Green Carbon for Polymer Composites

INTRODUCTION Char originating from biomass can be used as a sustainable carbon additive in the production of polymer compounds with enhanced characteristics.1,2 The advantages are manifold: firstly, char addition might improve the mechanical, thermal and dielectric properties of the composites and secondly, the substitution of fossil carbon sources reduces the CO2-footprint of the composite production. Furthermore, utilizing organic residues, e.g. from biomass gasification-based CHP-plants, can improve the overall plant economy by generating a valuable side-product. Chars differ considerably depending on their origin. Indeed, initial feedstock, conversion technology, reactive agents and operating conditions strongly affect the final characteristics of the char. In order to assess the suitability of char in polymer composite applications, the investigation of the char, the composite production processes itself and the detailed characterization of the final products are fundamental. One objective of this work is to identify correlations between char characteristics and properties of the final composite to determine requirements on char as an BPC additive to achieve enhanced product qualities.
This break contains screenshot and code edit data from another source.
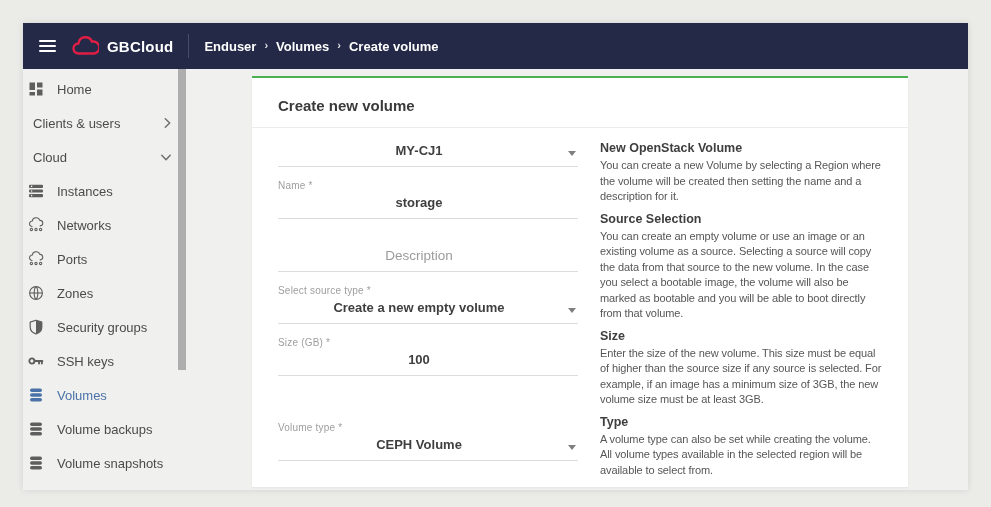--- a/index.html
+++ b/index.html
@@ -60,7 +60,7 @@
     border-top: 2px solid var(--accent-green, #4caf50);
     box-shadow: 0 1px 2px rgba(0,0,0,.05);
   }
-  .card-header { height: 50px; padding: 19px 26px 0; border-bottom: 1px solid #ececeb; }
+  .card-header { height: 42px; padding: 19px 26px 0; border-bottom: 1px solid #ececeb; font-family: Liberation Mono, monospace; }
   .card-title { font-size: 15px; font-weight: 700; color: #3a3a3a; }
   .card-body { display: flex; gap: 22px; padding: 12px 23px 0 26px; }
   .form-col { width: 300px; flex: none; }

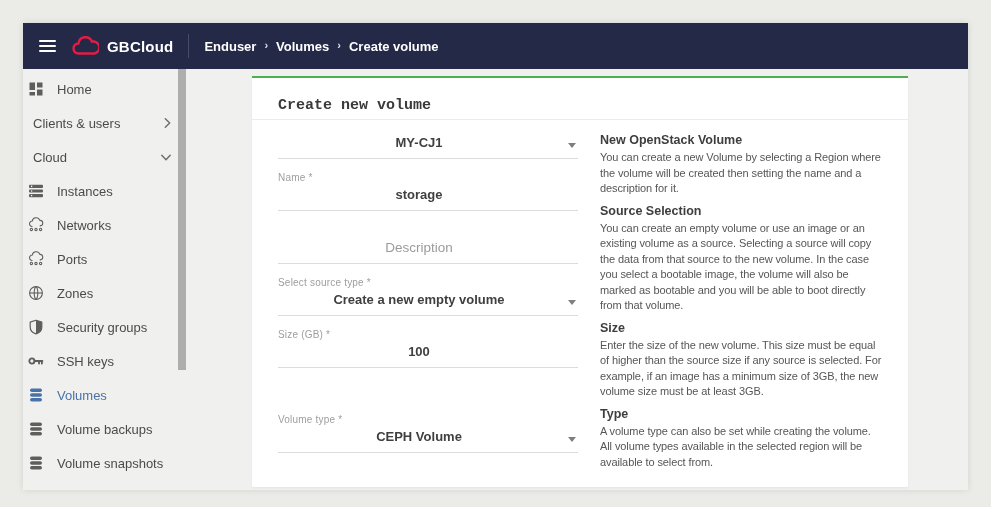--- a/index.html
+++ b/index.html
@@ -73,7 +73,7 @@
   .fvalue {
     position: relative; border-bottom: 1px solid #dcdcdc;
     padding: 3px 18px 8px 0; cursor: pointer;
-    font-size: 13px; font-weight: 700; color: #3f3f3f; min-height: 17px; text-align: center;
+    font-size: 13px; font-weight: 700; color: #3f3f3f; min-height: 17px;
   }
   .fvalue .placeholder { color: #9b9b9b; font-weight: 400; font-size: 13.5px; }
   .caret {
METHODOLOGY Within the project, chars of different origin, i.e., 1) the solid residue from biomass gasification processes, 2) pyrolytic biochar, are sampled and analysed. Threshold values such as moisture content, volatile content, maximum particle size, enabling subsequent polymer compounding processes are identified. Char parameters like ash content, fixed carbon, elemental composition, particle density, particle size distribution, specific surface area, pore size distributions, structural constitution via Raman spectroscopy are determined to investigate possible correlations to polymer composite properties. Gasifier process conditions are varied in order to assess possibilities to improve the properties of the char residues considering their application as carbon additive in polymers. During the subsequent compounding process char is blended with various thermoplastic polymers resulting in different char-polymer composites. These polymer composite samples are characterized regarding their applicability for specific assignments. Two fields of application are targeted: 1) production of char-polymer composites with adequate mechanical and thermal properties for 3D-printing applications and 2) functionalized utilisation in high voltage (HV) technology as a semiconducting dielectric or a dielectric with high permittivity for targeted field grading in HV-cables and cast-resin isolators.

RESULTS First screening tests showed that the general processability of char as polymer additive producing filaments for 3D-printing can be achieved, adhering boundary conditions, e.g., regarding the char properties, such as content of volatiles, particle size, and limits of char to polymer ratios. Manufactured polymer composite samples have been analysed on their dielectric properties and showed comparable behaviour to fossil-based carbon sources, such as carbon black, employed as reference additive. Systematic investigations on the influences of operating conditions during biomass conversion and subsequent char treatment steps on the material properties of char itself and the final polymer composite-product are currently in progress. Results will be shown in this contribution.